Лейтенант лежал на спине с открытыми глазами, а жуки со звуком выстрела ударялись в потолок. Он вспомнил священника, которого расстреляли краснорубашечники на холме у кладбищенской стены, тоже маленького, тучного человечка с глазами навыкате. Он был епископом и думал, что это его защитит: он слегка презирал низших клириков и все время указывал на свой сан. Только перед самым концом он вспомнил о молитве. Опустился на колени, и ему дали некоторое время для последнего покаяния. Лейтенант наблюдал: этого дела ему не поручали. Всего они расстреляли пятерых священников. Двое или трое успели бежать, архиепископ жил в безопасности в Мехико, а один священник подчинился приказу губернатора, требовавшего от клириков вступления в брак. Он жил теперь близ реки со своей домохозяйкой. Это, конечно, было хорошее решение: оставить его живым свидетельством слабости их веры. Это доказывало ложь всего, что они делали в прошлом. Потому что, если бы они действительно верили в рай или ад, они бы не отказались от краткой муки здесь в обмен на огромность… Лежа на своей жесткой постели в сырой и жаркой комнате, лейтенант не испытывал никакого сочувствия к слабостям плоти.
* * *
В задней комнате Торговой школы женщина читала своим домашним. Две девочки — шести и десяти лет — сидели на кровати, а четырнадцатилетний мальчик стоял, прислонившись к стене, с выражением смертельной скуки.
— «Юный Хуан, — читала мать, — с детства отличался смирением и благочестием. Другие мальчики могли быть грубыми и мстительными, но юный Хуан следовал завету Господа нашего и подставлял другую щеку. Однажды отец решил, что Хуан солгал ему, и избил мальчика. Позднее он узнал, что сын сказал правду и попросил у Хуана прощение. Но Хуан сказал ему: „Дорогой отец! Подобно тому, как Отец наш небесный имеет право наказывать, кого захочет…“»
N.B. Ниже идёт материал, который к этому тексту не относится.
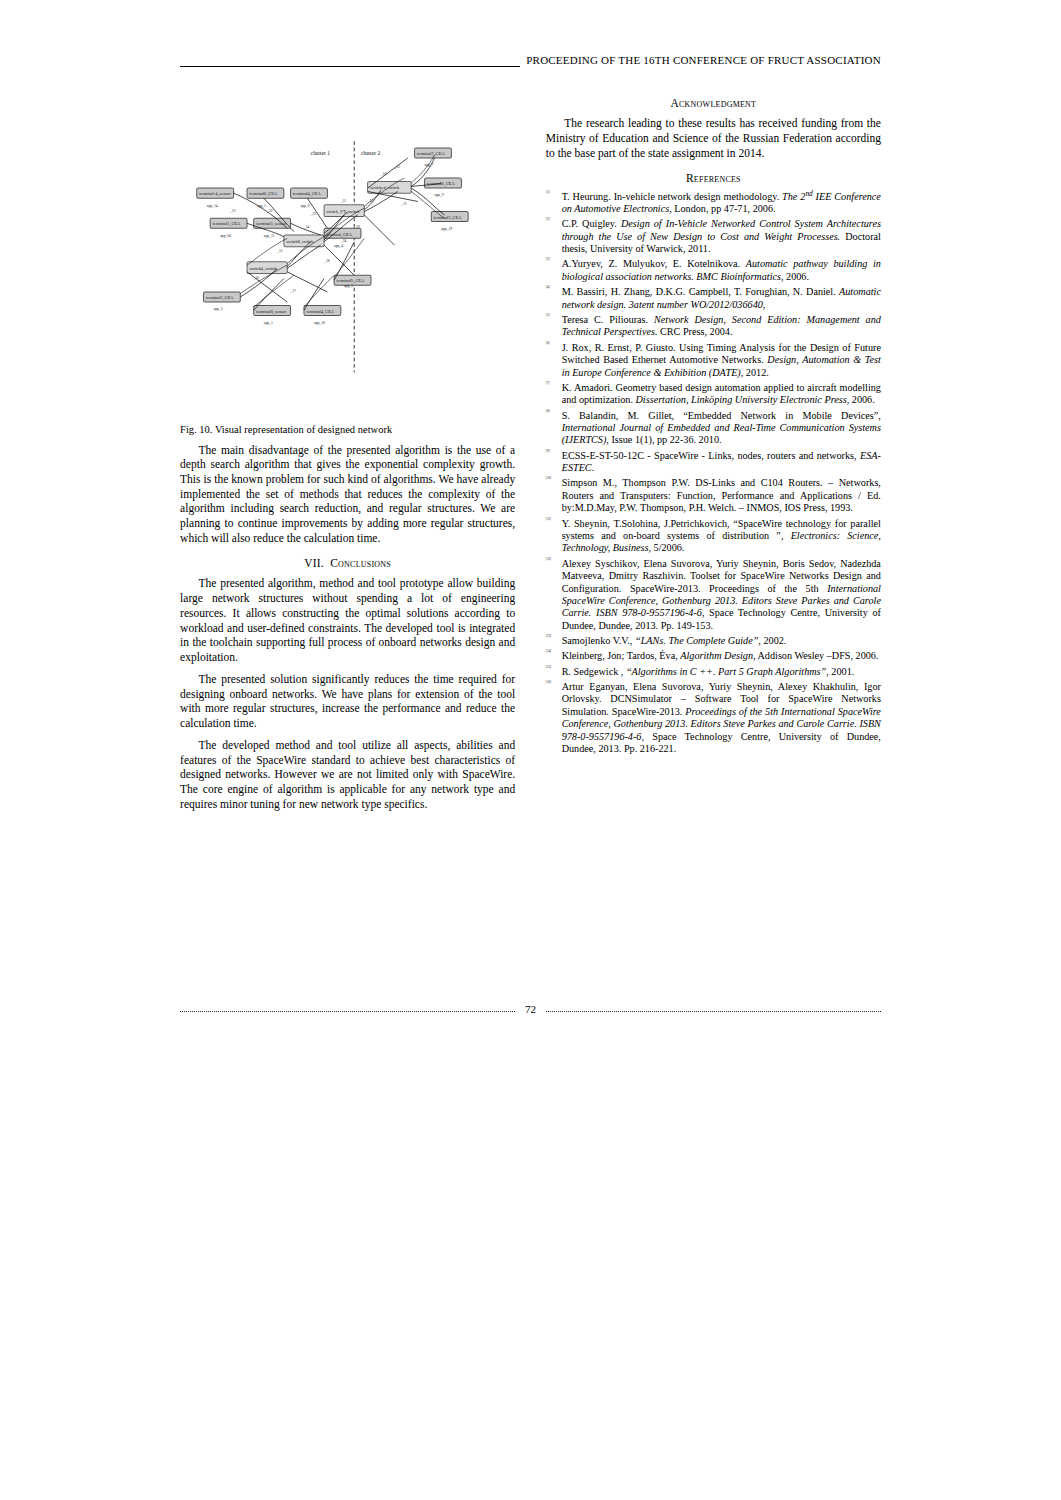PROCEEDING OF THE 16TH CONFERENCE OF FRUCT ASSOCIATION
cluster 1 cluster 2 terminal7_CEA app_7 terminal6_CEA app_9 terminal3_CEA app_19 switched_switch switch_VT_switch switch8_switch switch4_switch terminal-4_sensor app_14 terminal6_CEA app_5 terminal4_CEA app_6 terminal1_CEA app_60 terminal1_sensor app_11 terminal_CEA app_4 terminal2_CEA app_2 terminal0_sensor app_1 terminal4_CEA app_10 terminal5_CEA app_5 _10 _12 _13 _11 _14 _15 _16 _17 _18 _19 _21 _22 _23 _24 _25
Fig. 10. Visual representation of designed network
The main disadvantage of the presented algorithm is the use of a depth search algorithm that gives the exponential complexity growth. This is the known problem for such kind of algorithms. We have already implemented the set of methods that reduces the complexity of the algorithm including search reduction, and regular structures. We are planning to continue improvements by adding more regular structures, which will also reduce the calculation time.
VII. Conclusions
The presented algorithm, method and tool prototype allow building large network structures without spending a lot of engineering resources. It allows constructing the optimal solutions according to workload and user-defined constraints. The developed tool is integrated in the toolchain supporting full process of onboard networks design and exploitation.
The presented solution significantly reduces the time required for designing onboard networks. We have plans for extension of the tool with more regular structures, increase the performance and reduce the calculation time.
The developed method and tool utilize all aspects, abilities and features of the SpaceWire standard to achieve best characteristics of designed networks. However we are not limited only with SpaceWire. The core engine of algorithm is applicable for any network type and requires minor tuning for new network type specifics.
Acknowledgment
The research leading to these results has received funding from the Ministry of Education and Science of the Russian Federation according to the base part of the state assignment in 2014.
References
[1] T. Heurung. In-vehicle network design methodology. The 2nd IEE Conference on Automotive Electronics, London, pp 47-71, 2006.
[2] C.P. Quigley. Design of In-Vehicle Networked Control System Architectures through the Use of New Design to Cost and Weight Processes. Doctoral thesis, University of Warwick, 2011.
[3] A.Yuryev, Z. Mulyukov, E. Kotelnikova. Automatic pathway building in biological association networks. BMC Bioinformatics, 2006.
[4] M. Bassiri, H. Zhang, D.K.G. Campbell, T. Forughian, N. Daniel. Automatic network design. 3atent number WO/2012/036640,
[5] Teresa C. Piliouras. Network Design, Second Edition: Management and Technical Perspectives. CRC Press, 2004.
[6] J. Rox, R. Ernst, P. Giusto. Using Timing Analysis for the Design of Future Switched Based Ethernet Automotive Networks. Design, Automation & Test in Europe Conference & Exhibition (DATE), 2012.
[7] K. Amadori. Geometry based design automation applied to aircraft modelling and optimization. Dissertation, Linköping University Electronic Press, 2006.
[8] S. Balandin, M. Gillet, “Embedded Network in Mobile Devices”, International Journal of Embedded and Real-Time Communication Systems (IJERTCS), Issue 1(1), pp 22-36. 2010.
[9] ECSS-E-ST-50-12C - SpaceWire - Links, nodes, routers and networks, ESA-ESTEC.
[10] Simpson M., Thompson P.W. DS-Links and C104 Routers. – Networks, Routers and Transputers: Function, Performance and Applications / Ed. by:M.D.May, P.W. Thompson, P.H. Welch. – INMOS, IOS Press, 1993.
[11] Y. Sheynin, T.Solohina, J.Petrichkovich, “SpaceWire technology for parallel systems and on-board systems of distribution ”, Electronics: Science, Technology, Business, 5/2006.
[12] Alexey Syschikov, Elena Suvorova, Yuriy Sheynin, Boris Sedov, Nadezhda Matveeva, Dmitry Raszhivin. Toolset for SpaceWire Networks Design and Configuration. SpaceWire-2013. Proceedings of the 5th International SpaceWire Conference, Gothenburg 2013. Editors Steve Parkes and Carole Carrie. ISBN 978-0-9557196-4-6, Space Technology Centre, University of Dundee, Dundee, 2013. Pp. 149-153.
[13] Samojlenko V.V., “LANs. The Complete Guide”, 2002.
[14] Kleinberg, Jon; Tardos, Éva, Algorithm Design, Addison Wesley –DFS, 2006.
[15] R. Sedgewick , “Algorithms in C ++. Part 5 Graph Algorithms”, 2001.
[16] Artur Eganyan, Elena Suvorova, Yuriy Sheynin, Alexey Khakhulin, Igor Orlovsky. DCNSimulator – Software Tool for SpaceWire Networks Simulation. SpaceWire-2013. Proceedings of the 5th International SpaceWire Conference, Gothenburg 2013. Editors Steve Parkes and Carole Carrie. ISBN 978-0-9557196-4-6, Space Technology Centre, University of Dundee, Dundee, 2013. Pp. 216-221.
72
Мальчик с досады стал тереться лицом об известку, а кроткий голос продолжал монотонно читать. Девочки сидели с блестящими внимательными глазами и впитывали сладость благочестия.
— «Не нужно думать, что юный Хуан чуждался смеха и игр с другими детьми. Но бывали моменты, когда он, взяв духовную книгу с картинками, удалялся в отцовский хлев, покидая круг веселых товарищей».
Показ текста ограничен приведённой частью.